Passage to read:
────────────────────────────────────────

It is again just a CPU-based program.
Compile the program with your favourite C compiler on LUMI.
We have not yet seen how to start an MPI program. However, you can run the executable on the login nodes and it will then contain just a single MPI rank.
Click to see the solution.
In the HPE Cray PE environment, you don't use mpicc
to compile a C MPI program,
but you just use the cc
wrapper as for any other C program. To enable MPI you
have to make sure that the cray-mpich
module is loaded. This module will usually
be loaded by loading one of the PrgEnv-*
modules, but only if the right network
target module, which is craype-network-ofi
, is also already loaded.
Compiling the program is very simple:
module load PrgEnv-gnu
cc -O3 -fopenmp mpi_omp_hello.c -o mpi_omp_hello_gnu.x
to compile with the GNU C compiler,
module load PrgEnv-cray
cc -O3 -fopenmp mpi_omp_hello.c -o mpi_omp_hello_cray.x
to compile with the Cray C compiler, and
module load PrgEnv-aocc
cc -O3 -fopenmp mpi_omp_hello.c -o mpi_omp_hello_aocc.x
to compile with the AMD AOCC compiler.
To run the executables it is not
even needed to have the respective PrgEnv-*
module loaded since the binaries
will use a copy of the libraries stored in a default directory, though there have
been bugs in the past preventing this to work with PrgEnv-aocc
.

────────────────────────────────────────

Input data:
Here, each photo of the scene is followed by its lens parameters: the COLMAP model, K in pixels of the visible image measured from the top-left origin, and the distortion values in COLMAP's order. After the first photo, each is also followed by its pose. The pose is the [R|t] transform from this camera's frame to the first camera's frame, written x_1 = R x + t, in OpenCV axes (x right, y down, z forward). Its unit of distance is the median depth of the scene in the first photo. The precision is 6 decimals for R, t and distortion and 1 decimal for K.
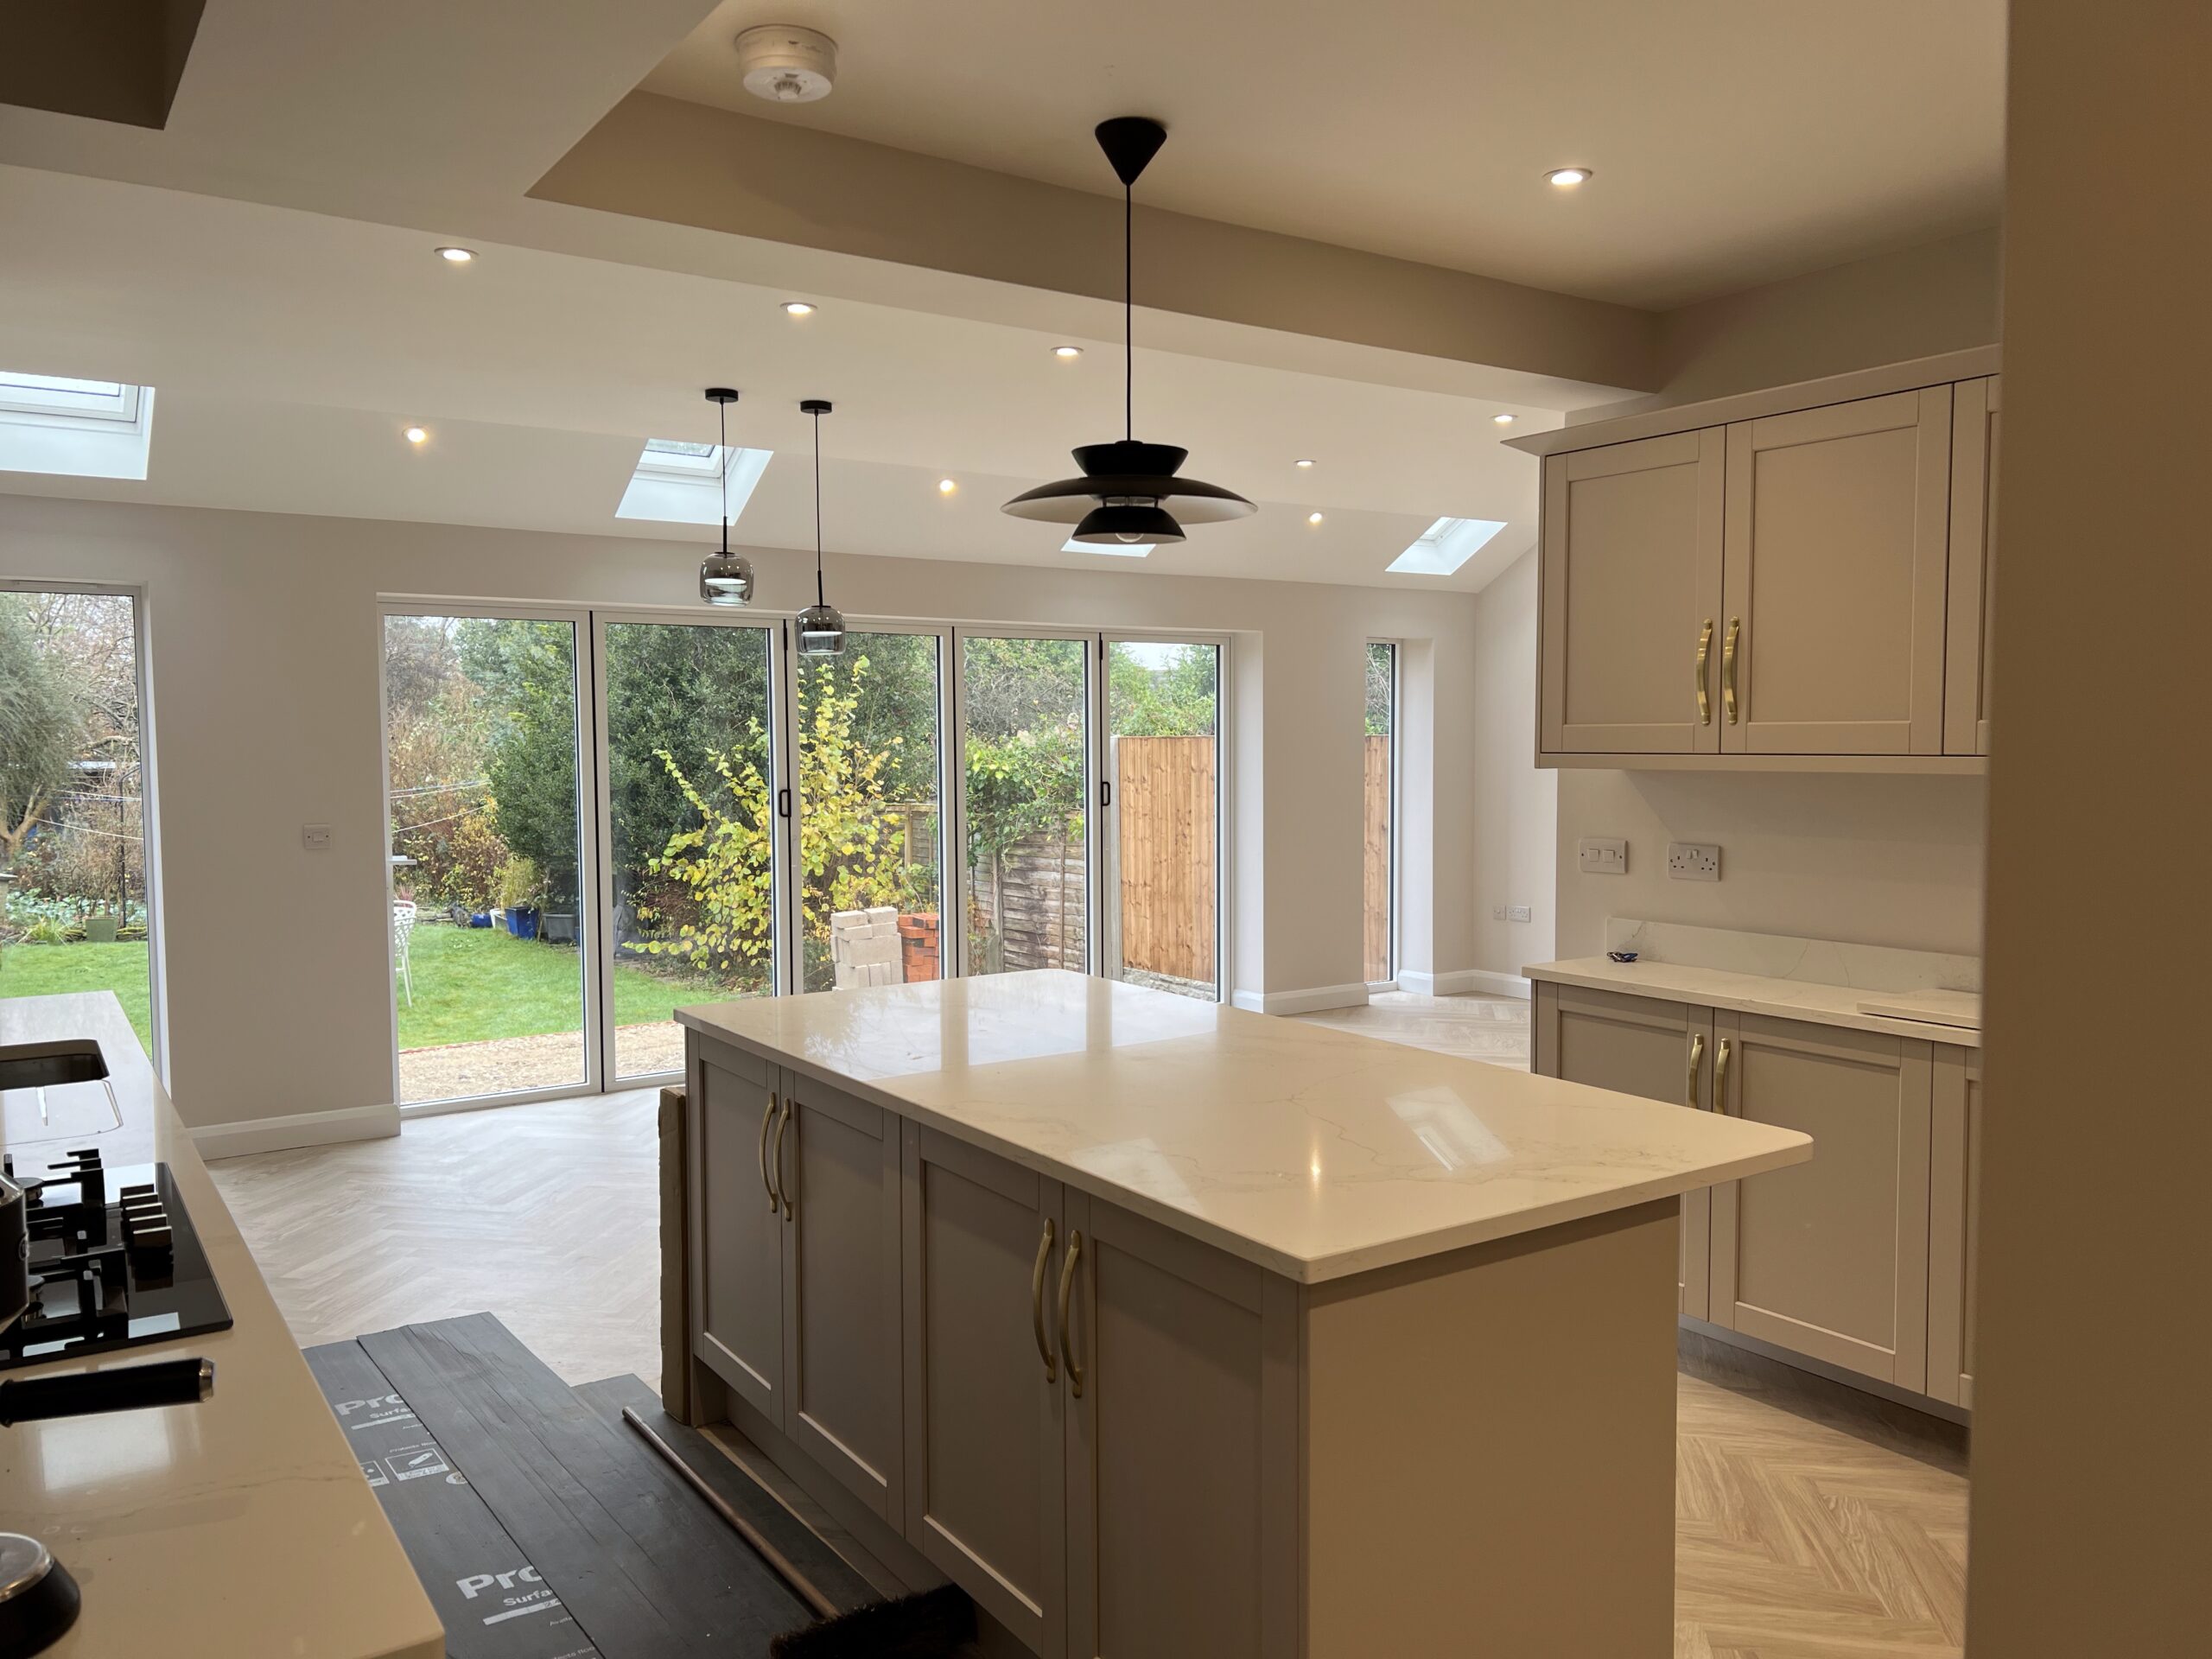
lens RADIAL K [[1677.8, 0, 1105.1], [0, 1677.8, 831.3], [0, 0, 1]] dist [0.056515, -0.046307]
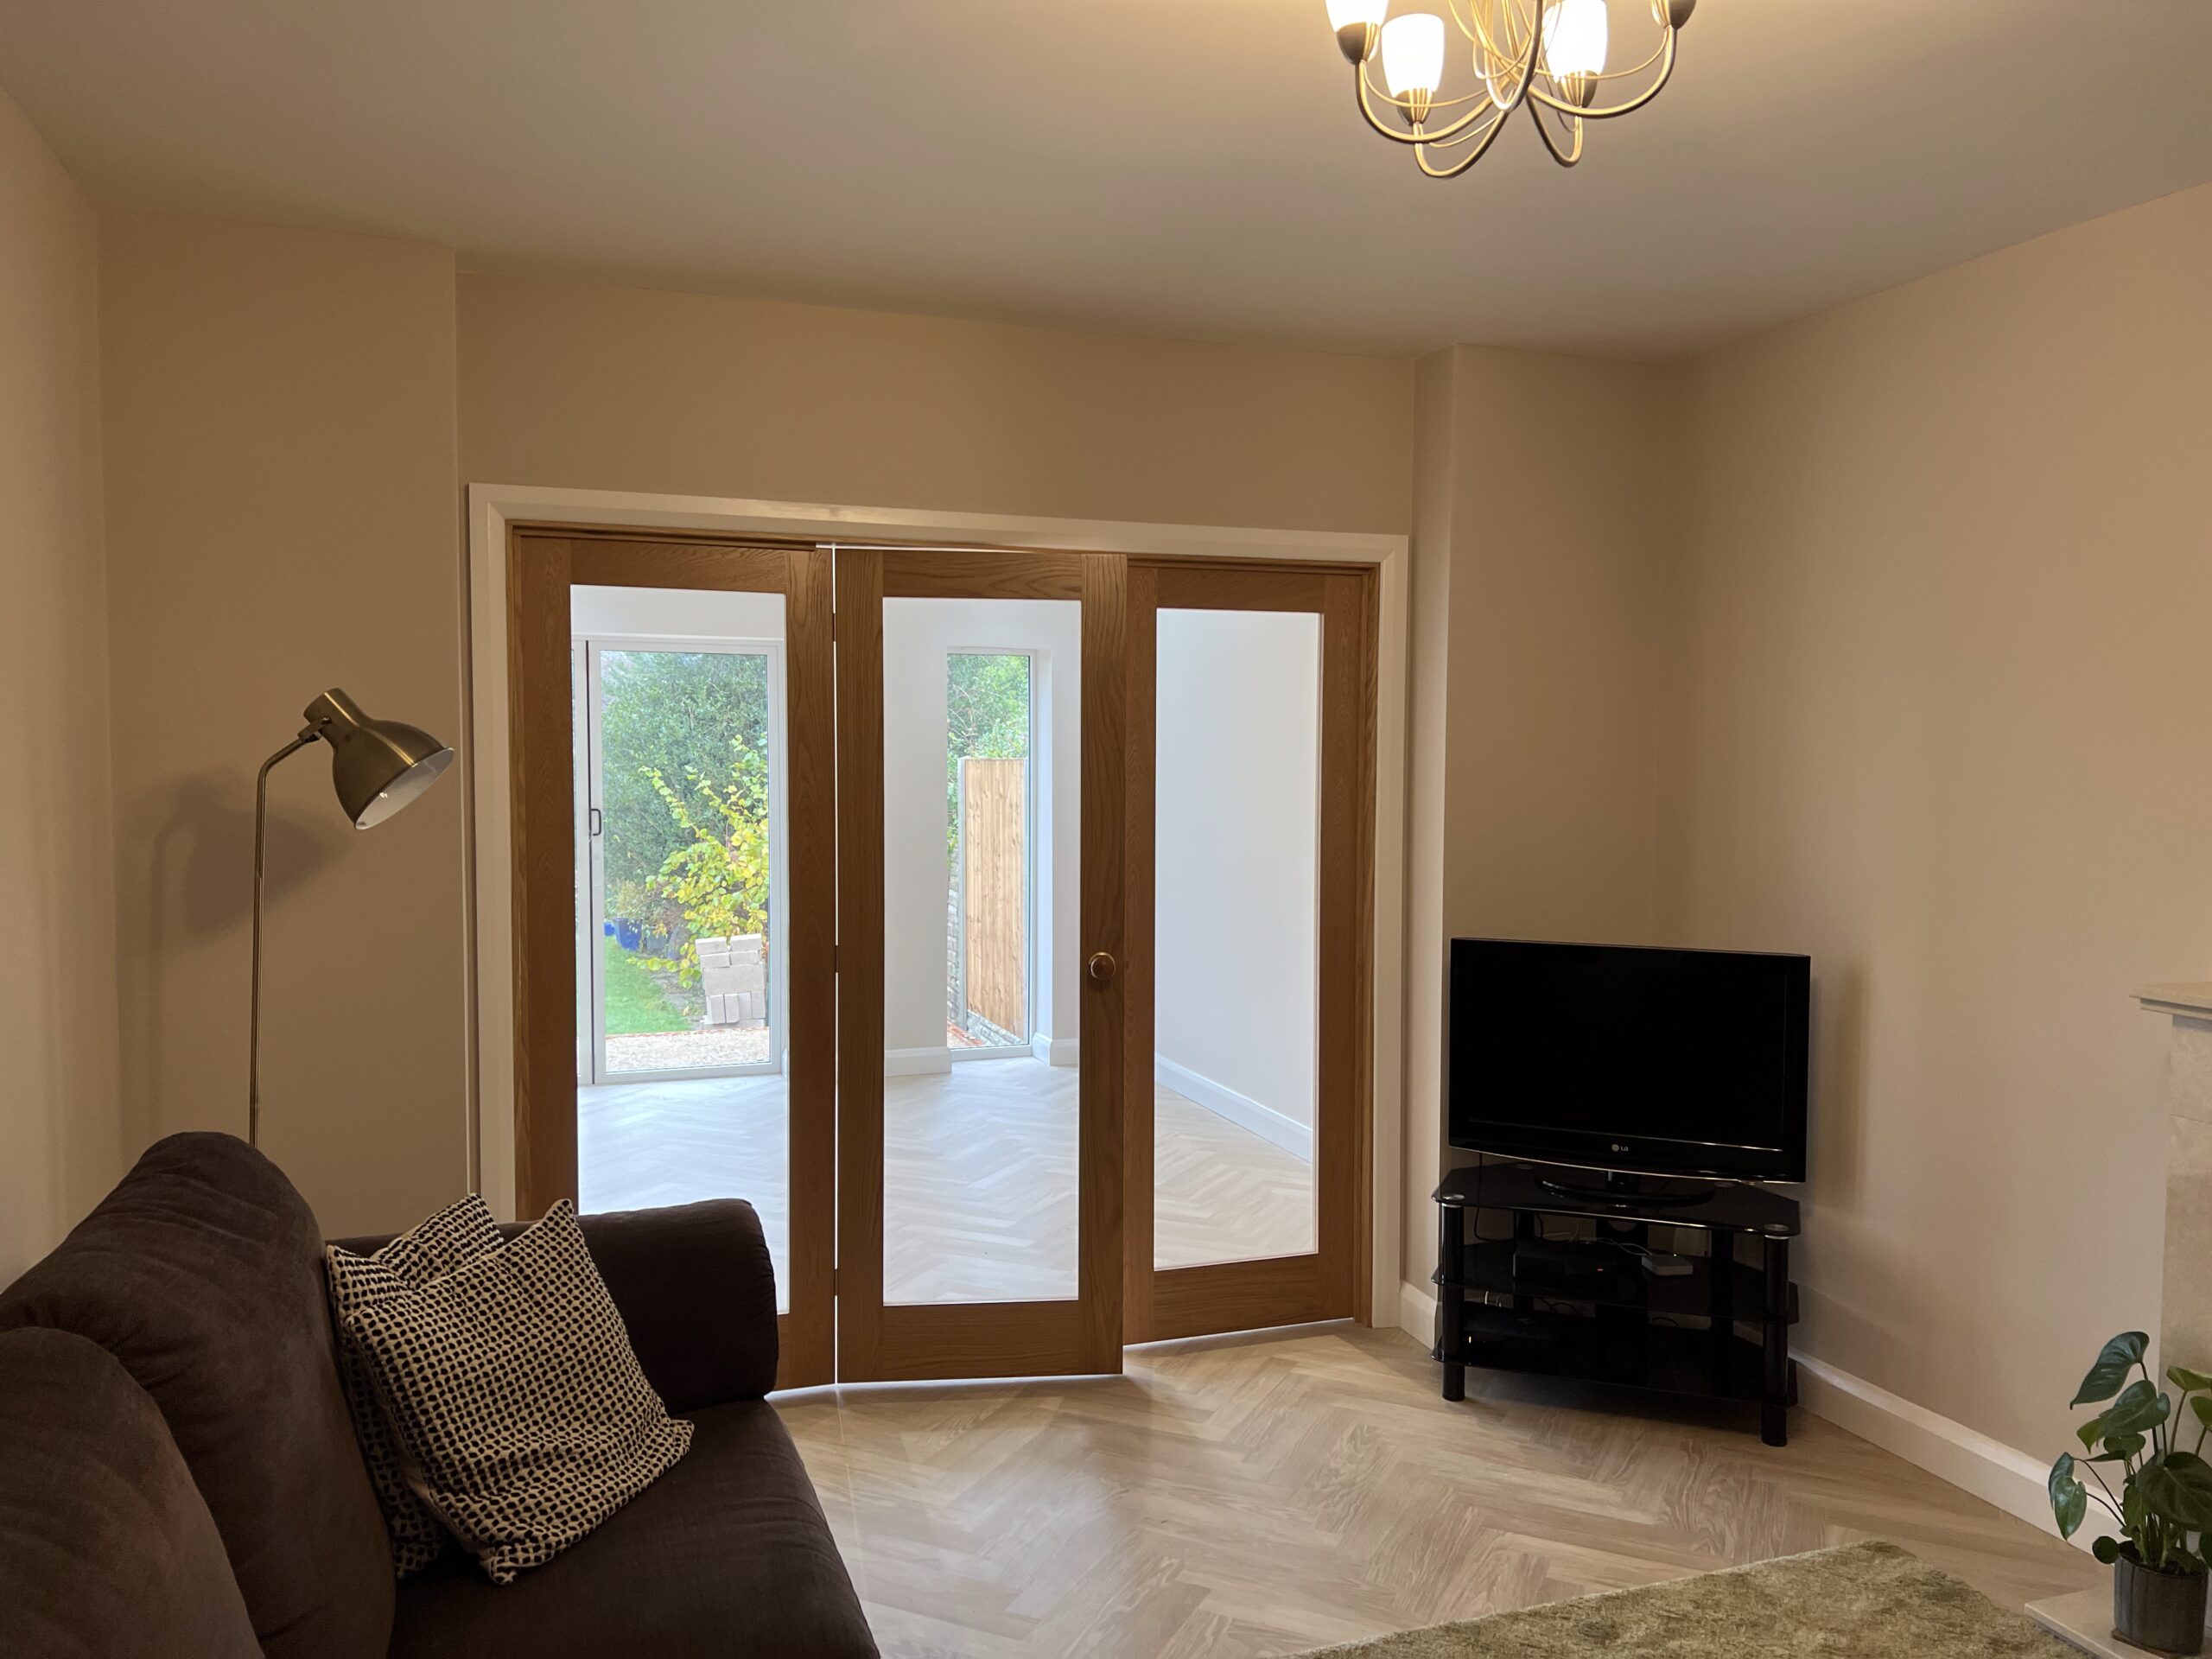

────────────────────────────────────────

Questions to answer:
A) Retype the passage on compiling MPI programs on LUMI from "Compiling the program" up to and including "AMD AOCC compiler.".
B) Answer these questions using the passage on compiling MPI programs on LUMI.
(i) Which module has to be loaded to enable MPI?
(ii) Which network target module must already be loaded for a PrgEnv-* module to load that MPI module?
(iii) With which PrgEnv-* module have past bugs prevented the executables from running without it loaded?
The material comes from a separate source.

Outputs in order:
A)
Compiling the program is very simple:
module load PrgEnv-gnu
cc -O3 -fopenmp mpi_omp_hello.c -o mpi_omp_hello_gnu.x
to compile with the GNU C compiler,
module load PrgEnv-cray
cc -O3 -fopenmp mpi_omp_hello.c -o mpi_omp_hello_cray.x
to compile with the Cray C compiler, and
module load PrgEnv-aocc
cc -O3 -fopenmp mpi_omp_hello.c -o mpi_omp_hello_aocc.x
to compile with the AMD AOCC compiler.

B)
(i) cray-mpich
(ii) craype-network-ofi
(iii) PrgEnv-aocc